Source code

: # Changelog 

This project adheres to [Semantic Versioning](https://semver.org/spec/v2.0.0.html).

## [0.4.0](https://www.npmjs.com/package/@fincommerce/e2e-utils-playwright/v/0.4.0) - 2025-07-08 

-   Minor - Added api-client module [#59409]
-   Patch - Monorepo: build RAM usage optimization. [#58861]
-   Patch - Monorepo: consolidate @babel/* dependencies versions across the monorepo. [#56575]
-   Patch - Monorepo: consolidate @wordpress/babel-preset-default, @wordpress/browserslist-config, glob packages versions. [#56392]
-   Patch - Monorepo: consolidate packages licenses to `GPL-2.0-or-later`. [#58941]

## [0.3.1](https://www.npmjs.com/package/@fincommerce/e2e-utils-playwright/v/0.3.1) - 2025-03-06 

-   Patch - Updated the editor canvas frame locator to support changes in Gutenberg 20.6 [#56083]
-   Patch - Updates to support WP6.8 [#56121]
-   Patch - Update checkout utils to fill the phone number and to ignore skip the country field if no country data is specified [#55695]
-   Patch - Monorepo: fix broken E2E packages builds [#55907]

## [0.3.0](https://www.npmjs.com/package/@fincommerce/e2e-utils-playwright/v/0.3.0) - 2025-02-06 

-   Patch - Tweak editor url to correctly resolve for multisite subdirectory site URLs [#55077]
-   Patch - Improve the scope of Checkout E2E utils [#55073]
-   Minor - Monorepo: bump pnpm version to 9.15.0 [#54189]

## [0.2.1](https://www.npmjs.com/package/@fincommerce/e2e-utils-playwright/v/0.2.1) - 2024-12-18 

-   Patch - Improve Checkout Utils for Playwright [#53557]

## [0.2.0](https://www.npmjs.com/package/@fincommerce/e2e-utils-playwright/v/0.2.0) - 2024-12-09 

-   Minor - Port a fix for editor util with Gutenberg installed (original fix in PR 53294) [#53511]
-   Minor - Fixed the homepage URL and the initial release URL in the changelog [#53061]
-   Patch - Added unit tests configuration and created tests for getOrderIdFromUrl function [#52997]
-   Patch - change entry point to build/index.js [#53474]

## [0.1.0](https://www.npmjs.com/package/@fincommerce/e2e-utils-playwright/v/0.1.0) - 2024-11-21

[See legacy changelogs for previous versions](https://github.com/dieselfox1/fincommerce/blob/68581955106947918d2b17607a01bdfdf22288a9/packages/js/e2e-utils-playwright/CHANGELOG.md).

SOBRE EL EJERCICIO ▸ Cuenta cuántas líneas de los ítems de arriba contienen la palabra "Gutenberg" y responde solo con el número.

RESPUESTA ▸ 2